At the close of an immune response, most of the activated immune cells die. Furthermore, the outcome of many immune responses is the death of infected or affected cells, and so immunologists utilize a battery of methodologies to test for cell death.
The 51Cr release assay was, for decades, the method of choice for measuring cytotoxic T cell– and natural killer cell–mediated killing and was used in the Nobel Prize–winning experiments performed by Doherty and Zinkernagel that first described the phenomenon of MHC restriction in T-cell recognition. Target cells are first incubated in a solution of 51Cr-labeled sodium chromate, which is taken up into the cells. Excess chromium is washed out of the cell suspension and the radioactively labeled targets are mixed with the killer-cell population at defined effector-to-target cell ratios. Death of the target cells is indicated by the release of 51Cr into the supernatant of the mixed cell culture, and is quantified by comparing the 51Cr release from the test cells with that from detergent-treated (maximum release control) and untreated (minimal release control) cells. 51Cr is a γ-emitting radioactive isotope, and the radioactivity in the assay supernatants can therefore be readily measured with a γ counter. A modern alternative to this technique uses CFSE to label the cells and quantifies the release of fluorescent material into the supernatant with a fluorescence plate reader. These two assays measure all forms of cell death.
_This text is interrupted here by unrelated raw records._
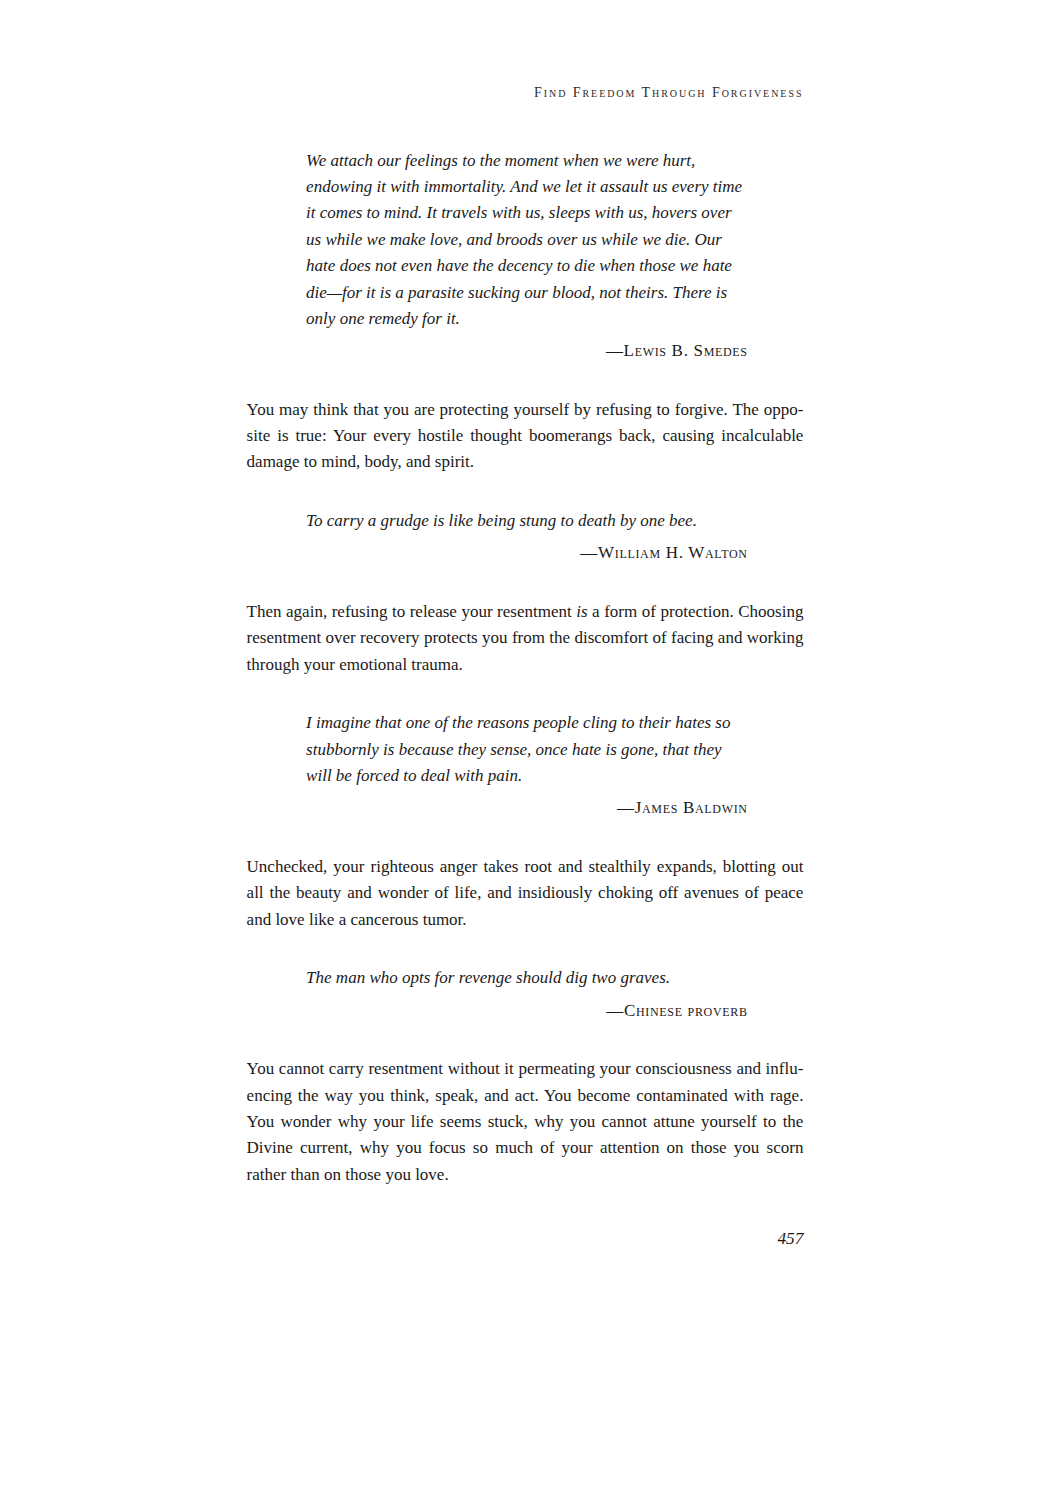Find Freedom Through Forgiveness
We attach our feelings to the moment when we were hurt, endowing it with immortality. And we let it assault us every time it comes to mind. It travels with us, sleeps with us, hovers over us while we make love, and broods over us while we die. Our hate does not even have the decency to die when those we hate die—for it is a parasite sucking our blood, not theirs. There is only one remedy for it.
—Lewis B. Smedes
You may think that you are protecting yourself by refusing to forgive. The opposite is true: Your every hostile thought boomerangs back, causing incalculable damage to mind, body, and spirit.
To carry a grudge is like being stung to death by one bee.
—William H. Walton
Then again, refusing to release your resentment is a form of protection. Choosing resentment over recovery protects you from the discomfort of facing and working through your emotional trauma.
I imagine that one of the reasons people cling to their hates so stubbornly is because they sense, once hate is gone, that they will be forced to deal with pain.
—James Baldwin
Unchecked, your righteous anger takes root and stealthily expands, blotting out all the beauty and wonder of life, and insidiously choking off avenues of peace and love like a cancerous tumor.
The man who opts for revenge should dig two graves.
—Chinese proverb
You cannot carry resentment without it permeating your consciousness and influencing the way you think, speak, and act. You become contaminated with rage. You wonder why your life seems stuck, why you cannot attune yourself to the Divine current, why you focus so much of your attention on those you scorn rather than on those you love.
457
In cells undergoing apoptosis (programmed cell death), but not other modes of cell death, the membrane phospholipid phosphatidylserine flips from the interior to the exterior side of the plasma membrane phospholipid bilayer. Annexin A5 is a protein that binds to phosphatidylserine in a calcium-dependent manner; fluorescently labeled annexin A5 can therefore be used to tag apoptotic cells for detection using immunofluorescence microscopy, flow cytometry, or a fluorescence plate reader.
Another common method for the detection of apoptotic cell death uses the fact that apoptotic cells undergo a process of progressive DNA degradation, which results in the generation of short DNA fragments within the nucleus. The TUNEL assay relies on the use of the enzyme terminal deoxynucleotidyl transferase (TdT) (see Chapter 6 for a detailed explanation of this enzyme’s activity) to add bases onto the broken ends of DNA sequences in a nontemplated manner. The classic variation of the TUNEL method uses TdT to add BrdU (see Figure 20-29) to fixed and permeabilized cells. BrdU is incorporated into the newly synthesized DNA, and is then detected with fluorescently labeled anti-BrdU antibodies. More recent iterations of this method use the incorporation of short DNA segments prelabeled with a molecule that then binds to a fluorescent tag under very gentle conditions.
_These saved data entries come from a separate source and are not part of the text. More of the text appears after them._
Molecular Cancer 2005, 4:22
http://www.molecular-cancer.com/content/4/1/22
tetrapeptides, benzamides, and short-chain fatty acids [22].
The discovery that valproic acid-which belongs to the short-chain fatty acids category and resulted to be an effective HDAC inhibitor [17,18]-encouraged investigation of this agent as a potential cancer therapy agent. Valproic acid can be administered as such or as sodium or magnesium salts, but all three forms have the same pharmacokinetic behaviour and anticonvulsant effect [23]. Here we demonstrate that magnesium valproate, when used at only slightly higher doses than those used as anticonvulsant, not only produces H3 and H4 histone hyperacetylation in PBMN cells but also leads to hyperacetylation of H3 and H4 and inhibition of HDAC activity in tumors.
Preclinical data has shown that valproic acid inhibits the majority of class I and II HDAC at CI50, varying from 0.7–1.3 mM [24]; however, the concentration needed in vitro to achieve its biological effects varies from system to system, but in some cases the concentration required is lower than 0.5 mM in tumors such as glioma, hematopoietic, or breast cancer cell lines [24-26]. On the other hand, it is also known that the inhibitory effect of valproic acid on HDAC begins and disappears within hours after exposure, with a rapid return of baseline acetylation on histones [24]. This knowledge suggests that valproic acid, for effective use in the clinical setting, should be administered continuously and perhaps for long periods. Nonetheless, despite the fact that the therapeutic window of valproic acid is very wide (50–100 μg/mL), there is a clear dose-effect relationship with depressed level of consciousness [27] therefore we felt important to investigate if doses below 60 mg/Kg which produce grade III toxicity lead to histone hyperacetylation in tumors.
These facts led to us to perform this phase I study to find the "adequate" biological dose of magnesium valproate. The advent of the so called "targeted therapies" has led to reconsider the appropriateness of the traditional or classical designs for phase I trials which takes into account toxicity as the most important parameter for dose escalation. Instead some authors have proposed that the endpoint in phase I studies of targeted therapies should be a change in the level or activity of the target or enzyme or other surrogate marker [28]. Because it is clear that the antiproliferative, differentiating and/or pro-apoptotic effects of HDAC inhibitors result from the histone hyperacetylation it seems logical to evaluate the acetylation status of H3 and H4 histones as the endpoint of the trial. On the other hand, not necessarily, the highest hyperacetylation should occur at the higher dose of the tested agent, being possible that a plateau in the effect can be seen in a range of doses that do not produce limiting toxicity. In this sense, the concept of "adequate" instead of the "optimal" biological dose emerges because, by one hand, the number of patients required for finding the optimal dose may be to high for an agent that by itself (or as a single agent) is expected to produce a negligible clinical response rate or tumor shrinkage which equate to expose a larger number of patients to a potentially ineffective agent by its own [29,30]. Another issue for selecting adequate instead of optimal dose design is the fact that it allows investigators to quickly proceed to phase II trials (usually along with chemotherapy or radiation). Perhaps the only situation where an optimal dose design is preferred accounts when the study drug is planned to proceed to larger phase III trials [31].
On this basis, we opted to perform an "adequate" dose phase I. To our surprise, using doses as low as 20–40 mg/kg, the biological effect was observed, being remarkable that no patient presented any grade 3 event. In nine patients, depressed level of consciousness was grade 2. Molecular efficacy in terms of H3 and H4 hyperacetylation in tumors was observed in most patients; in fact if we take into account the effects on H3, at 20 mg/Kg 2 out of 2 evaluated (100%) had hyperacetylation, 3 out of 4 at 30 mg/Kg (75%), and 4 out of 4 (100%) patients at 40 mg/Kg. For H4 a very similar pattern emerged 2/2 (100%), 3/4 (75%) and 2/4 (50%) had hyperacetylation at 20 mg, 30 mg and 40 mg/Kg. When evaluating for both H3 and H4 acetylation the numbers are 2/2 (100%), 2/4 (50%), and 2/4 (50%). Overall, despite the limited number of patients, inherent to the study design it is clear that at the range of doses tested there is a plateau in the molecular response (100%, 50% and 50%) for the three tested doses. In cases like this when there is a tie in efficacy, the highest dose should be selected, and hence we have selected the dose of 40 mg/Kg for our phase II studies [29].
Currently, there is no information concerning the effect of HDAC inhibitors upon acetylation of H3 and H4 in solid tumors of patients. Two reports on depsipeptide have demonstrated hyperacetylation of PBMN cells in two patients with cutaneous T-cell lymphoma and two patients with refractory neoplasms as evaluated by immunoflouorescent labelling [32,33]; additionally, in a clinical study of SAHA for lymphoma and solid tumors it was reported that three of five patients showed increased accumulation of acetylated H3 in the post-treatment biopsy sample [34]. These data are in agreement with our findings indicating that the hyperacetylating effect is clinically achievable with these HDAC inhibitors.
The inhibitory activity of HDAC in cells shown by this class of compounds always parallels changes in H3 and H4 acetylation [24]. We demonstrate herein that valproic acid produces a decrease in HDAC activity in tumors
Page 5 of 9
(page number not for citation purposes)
Caspases are a family of cysteine proteases that cleave proteins after aspartic acid residues. Different members of the caspase family are activated during apoptotic cascades, depending on how the cascades are initiated. For example, caspase-8 is activated on engagement of the Fas receptor by Fas ligand. Several different types of caspase assays are now commercially available, including caspase detection kits that yield fluorescent products on caspase-mediated cleavage, as well as kits that detect the cleaved and active forms of caspases using Western blot methodology.